I like JJ's recommendation. Sounds like you are on a tight budget though. I found a Denon 1612 for $199 this has Audesey MultiEQ but a little limited on power. Though this is equal to the three AVR's you listed I, like JJ, feel strongly about more power. I feel amps have better control over speakers with more power. With 110-120watts Denon will give a better performance with a more lively detail and longer sustain on Movies with lots of bass. If you can find a Denon 1912 and your close on budget buy it!! Otherwise the 1612 at Accessories4less one of HTS sponsors has this model at $199. Don't be fooled by advertised power ratings, seems like the new popular add form gives you a 6 ohm rating when it is the 8 ohm rating that we all look for for comparisons. 

The three AVR's you've listed are all nice enough each will play better with more power, but the Multi EQ of the Denon 1612 is a big plus as well.

Having fun yet???


----------



## happy123 (Nov 29, 2012)

Hi 
Thanks. I live outside the us so receiver prices are more expensive here so the receivers you mentioned are way out of my price range unfortunately. I have been able to find a denon 1911 for about $100-$150 more than the pioneer 527. The denon is in another part of the country so cant actually listened to it to see if there is much of a difference between the others ones I've seen.

So would it be worth spending more as I've heard klipsch satellites are very efficient so wouldn't be using all of the receivers power anyway.

Thanks


----------



## Gregr (Nov 2, 2010)

I have bought Denon AVR's for my past three amps before that H&K that I liked OK until I heard Denon..., my favorite though is Rotel but the prices are through the roof lately for Rotel. My Youngest brother Buys Yamaha and I know my Denon sounds better... I think. Now since coming to HTS I have heard many good things about Onkyo and Onkyo seems (IMO) they are producing some nice equipment. I've heard Onkyo is one of the only manufacturers to produce amps with wattage numbers for all channels driven though I see some list at 2 channels driven but looking at the specs it looks like all channels produce equally. 

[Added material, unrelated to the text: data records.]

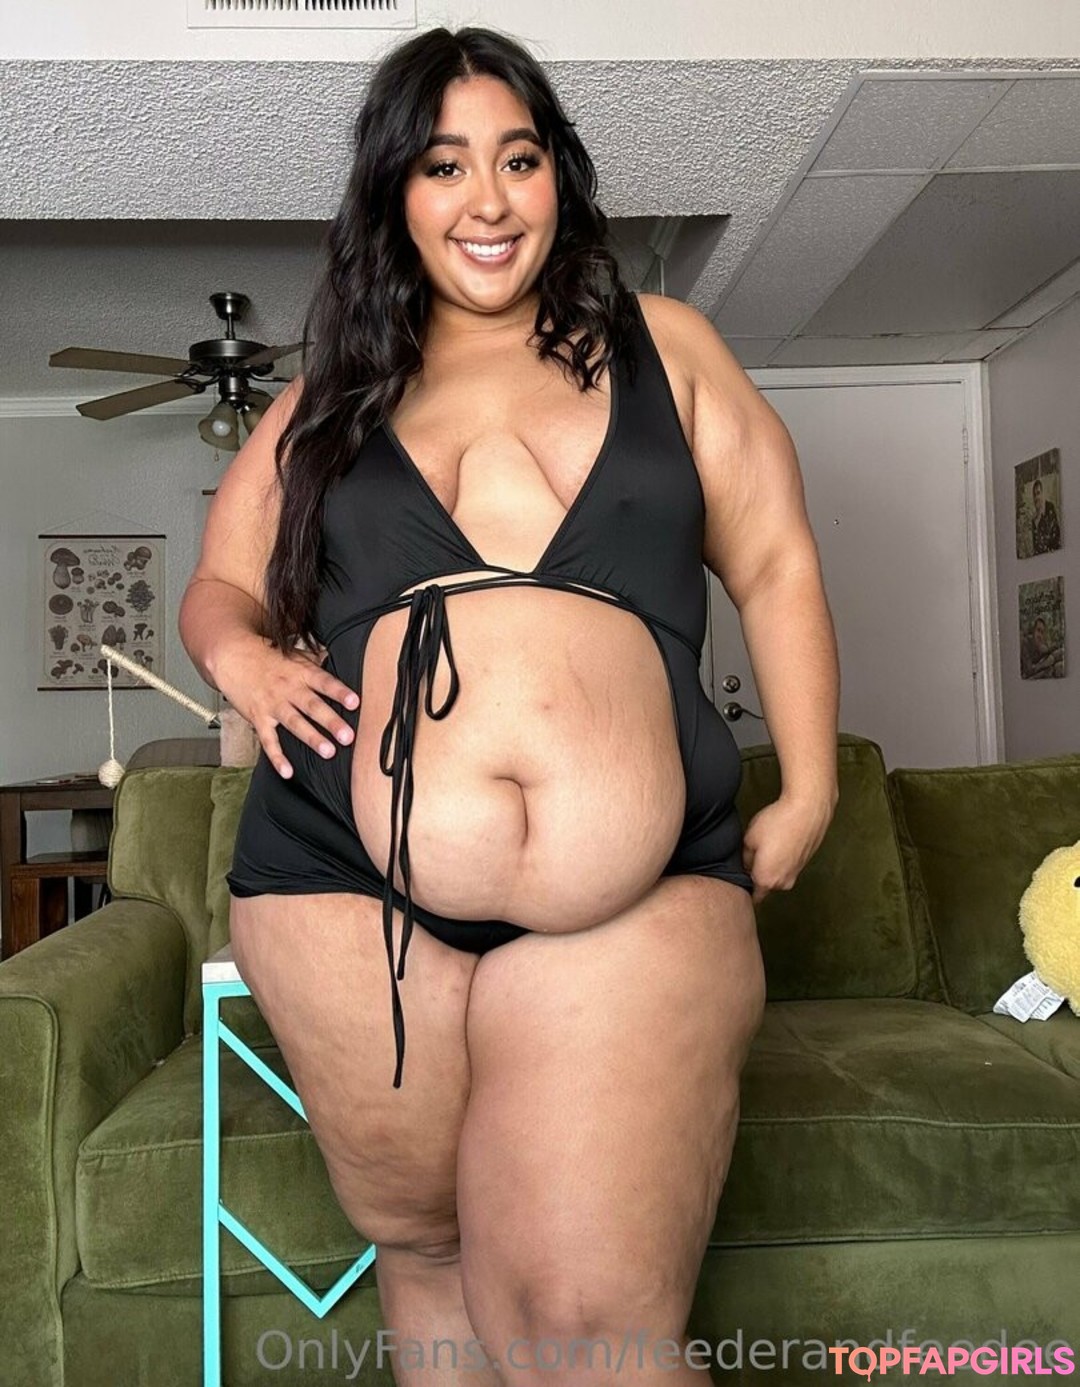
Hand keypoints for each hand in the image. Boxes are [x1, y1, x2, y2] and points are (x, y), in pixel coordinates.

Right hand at [213, 634, 359, 778]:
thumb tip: (338, 659)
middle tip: (348, 736)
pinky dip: (277, 757)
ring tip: (328, 752)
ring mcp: (273, 704)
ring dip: (312, 738)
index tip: (355, 702)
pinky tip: (287, 771)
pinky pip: (268, 740)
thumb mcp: (295, 654)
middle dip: (331, 722)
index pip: (324, 682)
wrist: (232, 656)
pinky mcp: (258, 717)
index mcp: (301, 673)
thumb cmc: (266, 656)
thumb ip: (317, 661)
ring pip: (295, 723)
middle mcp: (288, 689)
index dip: (339, 692)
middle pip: (312, 706)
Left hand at [741, 791, 835, 906]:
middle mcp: (783, 883)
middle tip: (753, 854)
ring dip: (772, 865)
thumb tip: (746, 865)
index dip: (744, 888)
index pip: (752, 896)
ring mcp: (796, 874)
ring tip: (769, 844)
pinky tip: (780, 841)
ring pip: (777, 875)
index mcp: (766, 880)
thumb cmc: (776, 823)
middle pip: (765, 885)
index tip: (739, 879)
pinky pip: (788, 865)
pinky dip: (783, 857)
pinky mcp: (805, 863)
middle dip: (757, 874)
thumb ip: (744, 858)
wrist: (807, 810)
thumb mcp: (748, 839)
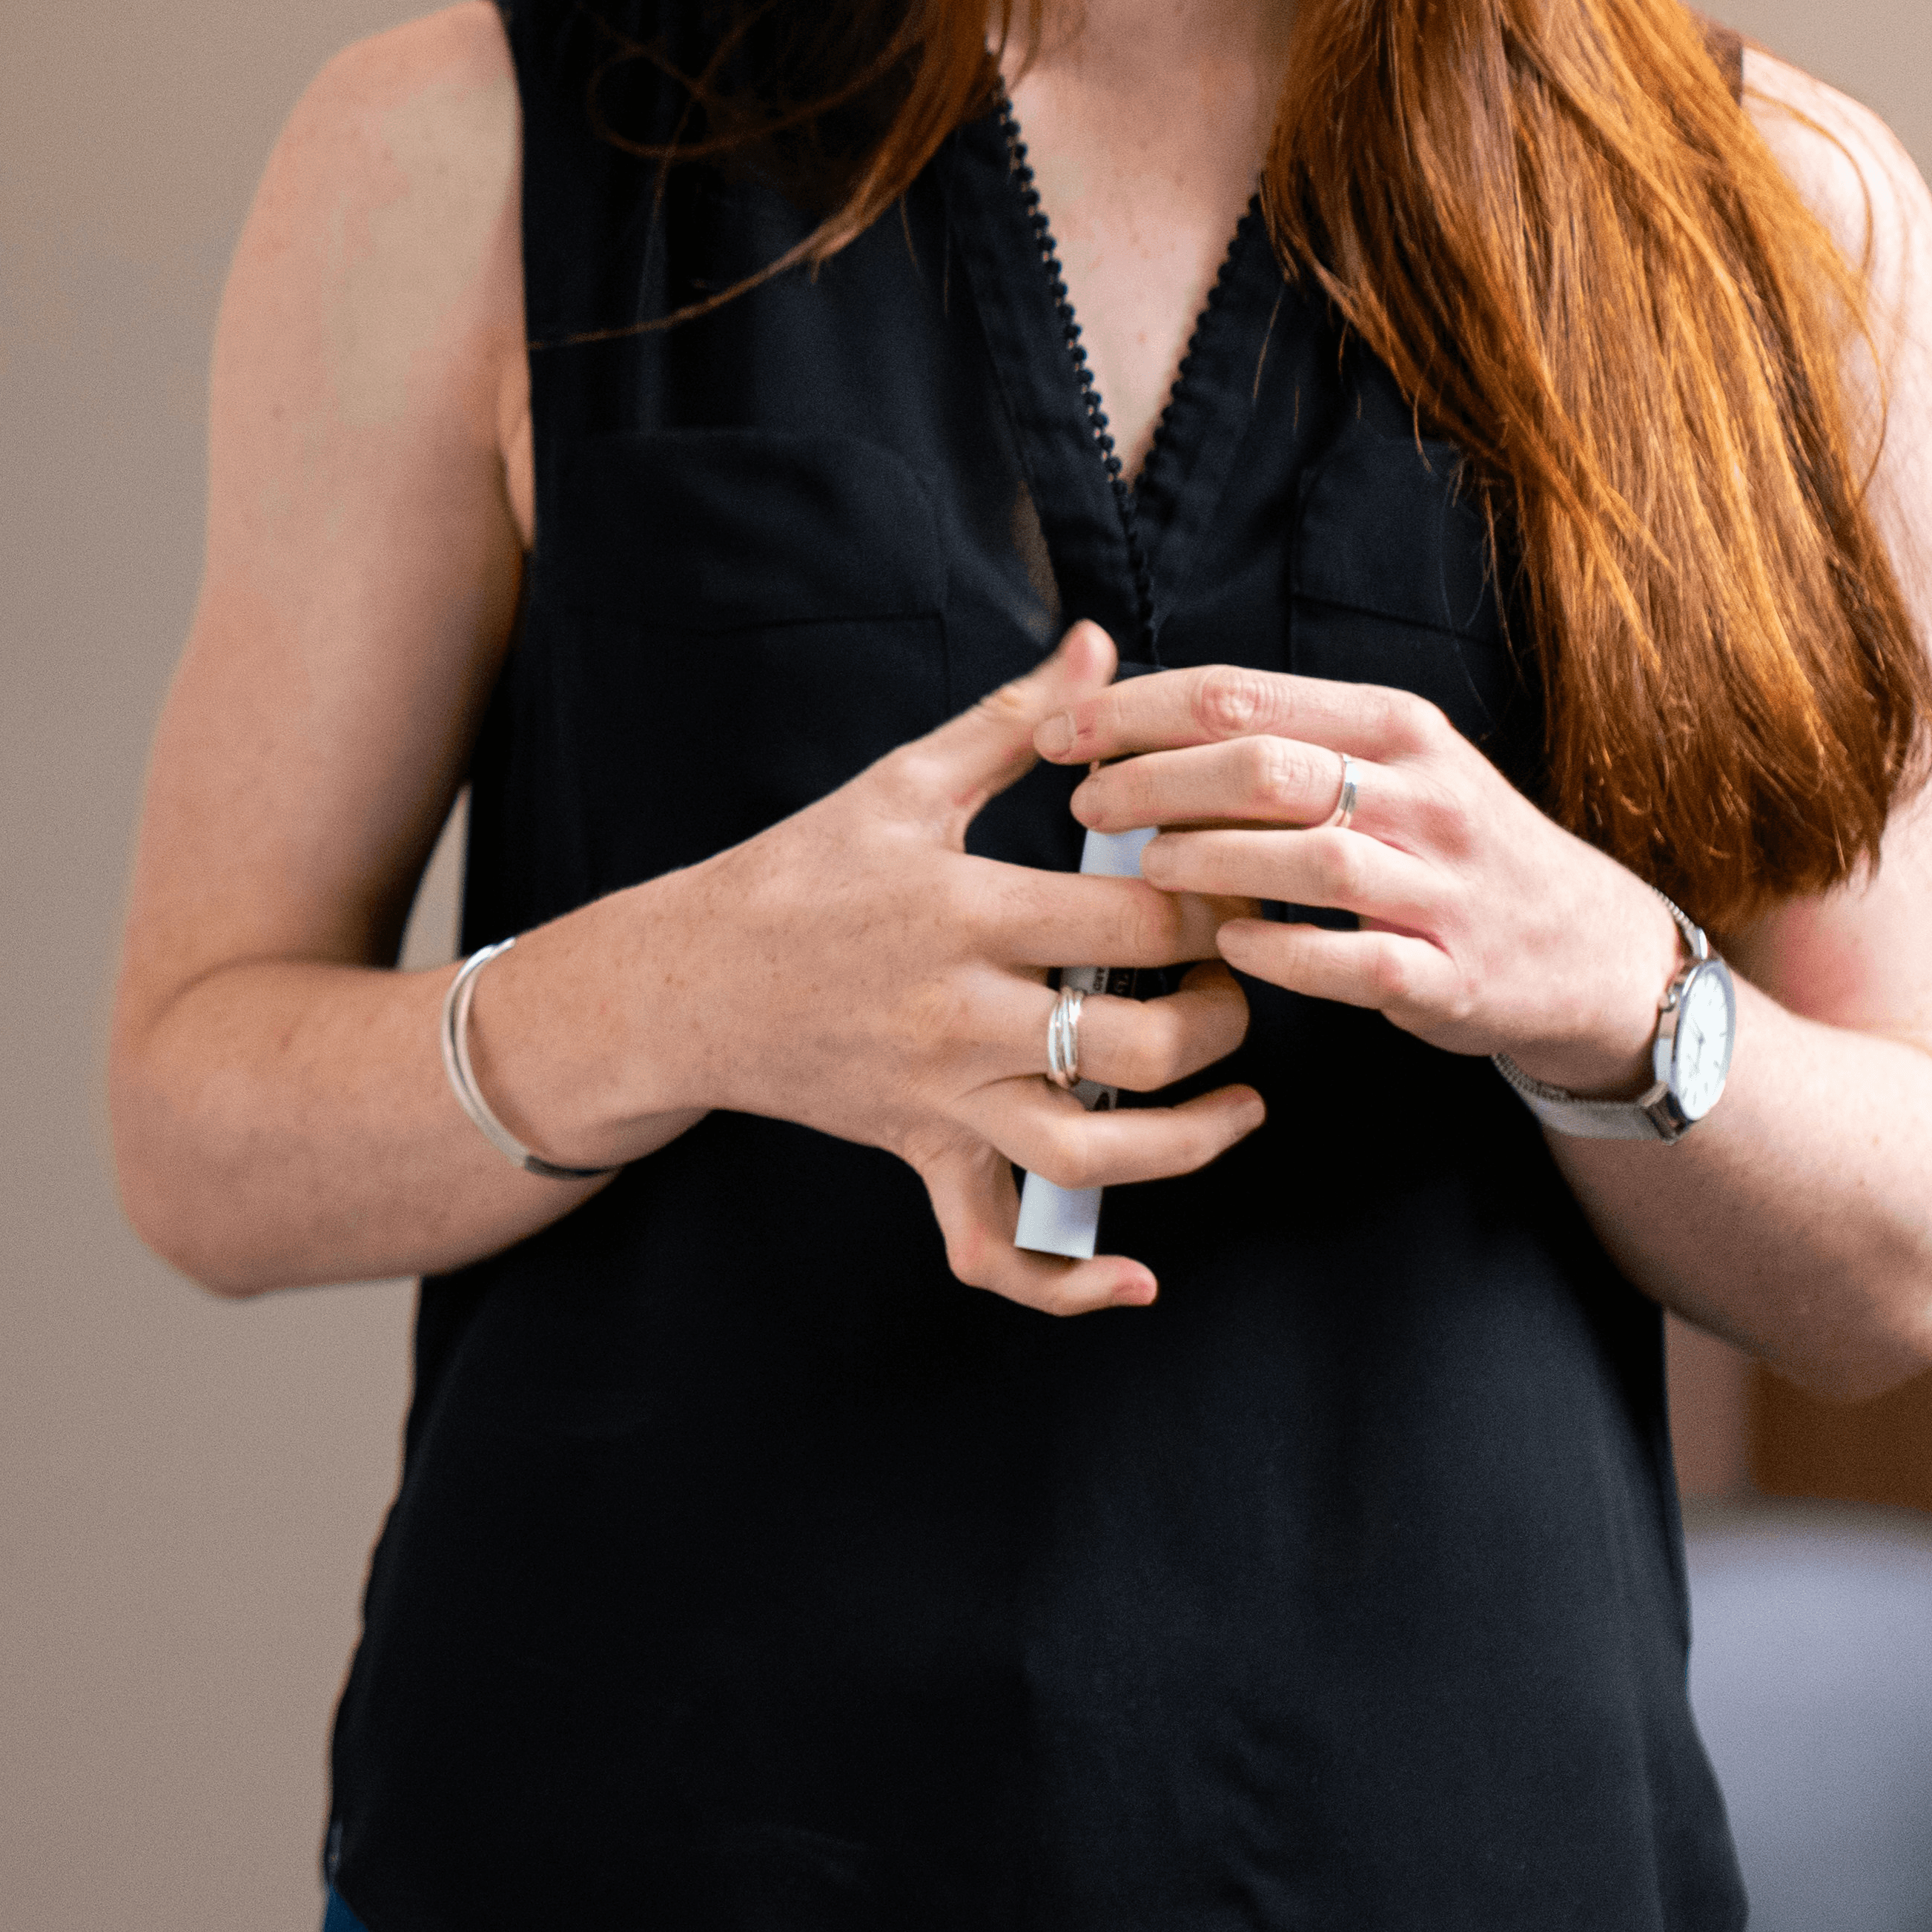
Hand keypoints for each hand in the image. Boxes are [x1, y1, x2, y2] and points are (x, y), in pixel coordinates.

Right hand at [667, 622, 1261, 1314]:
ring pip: (1089, 1158)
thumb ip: (1015, 720)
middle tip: (1244, 980)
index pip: (1133, 925)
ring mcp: (943, 1101)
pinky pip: (994, 1251)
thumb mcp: (904, 781)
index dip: (1214, 909)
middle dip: (1221, 1018)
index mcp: (966, 912)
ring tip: (1243, 1101)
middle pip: (1136, 1048)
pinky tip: (1135, 1279)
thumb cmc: (802, 871)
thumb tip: (1099, 646)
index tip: (1245, 884)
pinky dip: (1065, 1285)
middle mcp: (961, 1018)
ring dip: (1189, 1143)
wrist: (687, 982)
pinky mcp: (923, 1157)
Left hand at [1037, 665, 1682, 1091]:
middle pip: (1264, 765)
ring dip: (1209, 859)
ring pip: (1309, 855)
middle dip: (1156, 778)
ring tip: (1145, 868)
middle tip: (1086, 800)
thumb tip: (1143, 722)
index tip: (1063, 729)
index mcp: (1393, 726)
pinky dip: (1284, 952)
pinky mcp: (1449, 972)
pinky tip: (1229, 946)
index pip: (1243, 696)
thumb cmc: (1453, 849)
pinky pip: (1355, 959)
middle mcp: (1422, 792)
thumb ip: (1287, 741)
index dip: (1138, 708)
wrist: (1587, 948)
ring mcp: (1441, 885)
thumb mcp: (1393, 766)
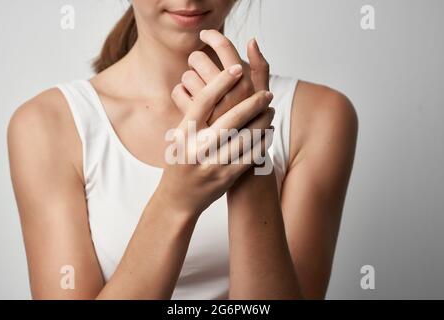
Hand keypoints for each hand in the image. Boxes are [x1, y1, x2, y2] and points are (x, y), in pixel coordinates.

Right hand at [155, 66, 273, 219]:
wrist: (178, 199)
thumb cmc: (181, 162)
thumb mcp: (180, 137)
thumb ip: (194, 115)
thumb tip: (214, 84)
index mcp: (184, 133)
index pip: (203, 100)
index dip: (221, 81)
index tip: (236, 68)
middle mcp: (196, 147)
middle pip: (230, 118)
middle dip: (252, 103)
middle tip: (266, 93)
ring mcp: (211, 164)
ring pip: (244, 137)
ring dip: (262, 121)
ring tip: (270, 110)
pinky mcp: (225, 178)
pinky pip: (249, 157)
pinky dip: (261, 142)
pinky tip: (268, 132)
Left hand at [179, 30, 270, 125]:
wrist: (230, 160)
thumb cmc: (246, 122)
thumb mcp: (258, 97)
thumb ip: (260, 68)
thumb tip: (252, 40)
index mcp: (245, 88)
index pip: (225, 48)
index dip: (213, 36)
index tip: (205, 34)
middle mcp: (228, 97)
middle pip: (199, 58)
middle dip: (197, 60)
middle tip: (199, 65)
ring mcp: (208, 110)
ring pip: (187, 75)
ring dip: (189, 80)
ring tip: (198, 93)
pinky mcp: (191, 124)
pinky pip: (178, 92)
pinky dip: (181, 95)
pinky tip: (189, 105)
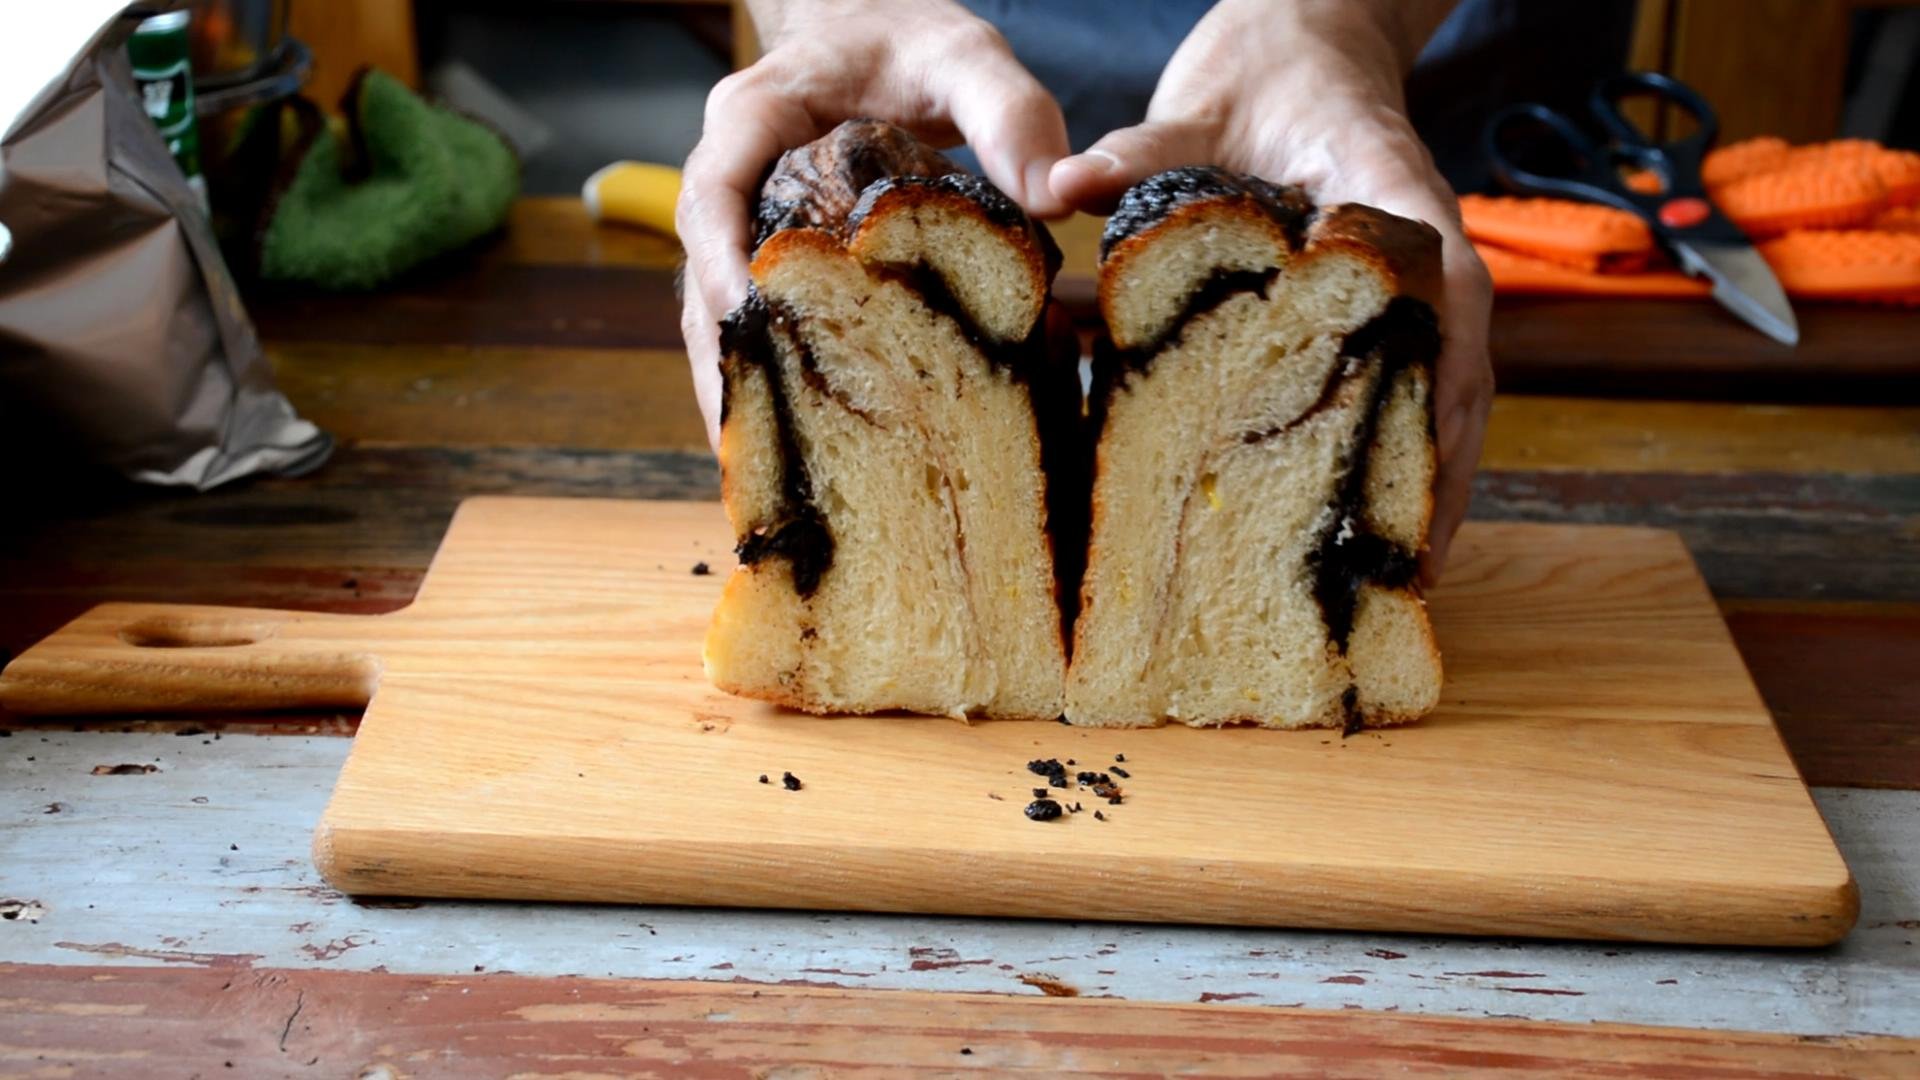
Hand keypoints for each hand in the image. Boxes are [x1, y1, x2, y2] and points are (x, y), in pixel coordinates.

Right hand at [677, 0, 1070, 449]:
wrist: (877, 25)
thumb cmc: (914, 38)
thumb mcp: (966, 55)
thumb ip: (1009, 112)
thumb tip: (1061, 193)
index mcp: (754, 116)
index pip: (712, 193)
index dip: (722, 263)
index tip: (752, 326)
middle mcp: (729, 175)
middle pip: (701, 280)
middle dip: (724, 367)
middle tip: (756, 451)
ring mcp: (740, 226)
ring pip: (714, 319)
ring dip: (738, 395)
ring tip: (768, 482)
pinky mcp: (766, 264)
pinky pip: (750, 330)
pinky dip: (767, 387)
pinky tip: (795, 453)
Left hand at [1049, 0, 1491, 583]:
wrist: (1308, 37)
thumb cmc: (1268, 69)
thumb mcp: (1199, 106)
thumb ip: (1141, 152)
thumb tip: (1057, 187)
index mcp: (1396, 203)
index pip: (1444, 302)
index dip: (1439, 391)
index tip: (1419, 468)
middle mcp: (1425, 261)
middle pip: (1460, 382)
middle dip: (1436, 480)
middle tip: (1404, 578)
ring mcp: (1415, 295)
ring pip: (1443, 402)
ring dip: (1421, 488)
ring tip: (1393, 586)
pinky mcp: (1382, 316)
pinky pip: (1401, 395)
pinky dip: (1385, 458)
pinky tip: (1356, 526)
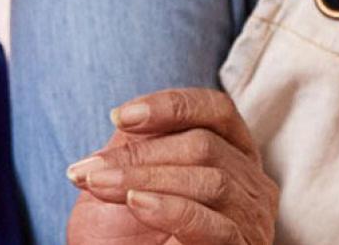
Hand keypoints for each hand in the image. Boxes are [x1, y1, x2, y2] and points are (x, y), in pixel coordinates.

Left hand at [65, 88, 277, 244]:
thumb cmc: (126, 233)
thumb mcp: (128, 177)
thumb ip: (138, 143)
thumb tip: (127, 117)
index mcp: (230, 154)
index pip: (217, 111)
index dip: (171, 106)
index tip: (119, 117)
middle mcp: (250, 184)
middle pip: (205, 145)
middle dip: (139, 155)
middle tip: (87, 171)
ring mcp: (251, 221)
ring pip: (211, 181)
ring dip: (144, 179)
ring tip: (99, 187)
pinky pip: (216, 225)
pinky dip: (172, 209)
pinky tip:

In any case I wonder what the Onkyo TX SR608 will sell for in your area? This is a very nice amp in your price range here. If you can I suggest a close listen at a local dealers showroom or at a friends house. This has plenty of power @100watts for each channel even though they say 100watts for 2 channels driven. But it also has 120 dynamic watts for each channel. More important is the Audyssey DSX EQ and 7.2 speakers setup (or more) and an HDMI 1.4 with an audio return. So that if your TV or DLP has an ethernet connection you can play back to the amp from your TV(can be very handy). With the Onkyo you are better off than with the Denon 1911 with its Audyssey MultiEQ and 6 speaker setup. With the Onkyo the Audyssey DSX gives you 7-9-11 point speaker setup, a nice amount of available power for each of 7 channels and HDMI 1.4. This is very difficult for me to pass by. I would buy this today without hesitation. I believe there is a review here on HTS by Dale I think. Dale does a nice honest job of reviewing there are other nice Onkyo amps but I do believe this is in your price range and hopefully it will be in your country as well and to your liking in a listening session.

In the top menu bar you could search for the Onkyo TXSR608 or Denon 1911 maybe but I do believe you will find several amps in your price range here have already been reviewed here on HTS. Try a search for receivers in the $250-300 range, I think that will work in the HTS search bar. This Onkyo sells for $249 here, that's a nice buy. 

Please, do not let anything I've said stop you from following your original ideas. Pioneer has produced some nice equipment but IMO if its not the elite or close to it, I would have to pay too much money for lesser equipment. I have owned Pioneer and Sony many years ago and they were OK until I found everything was better.....


----------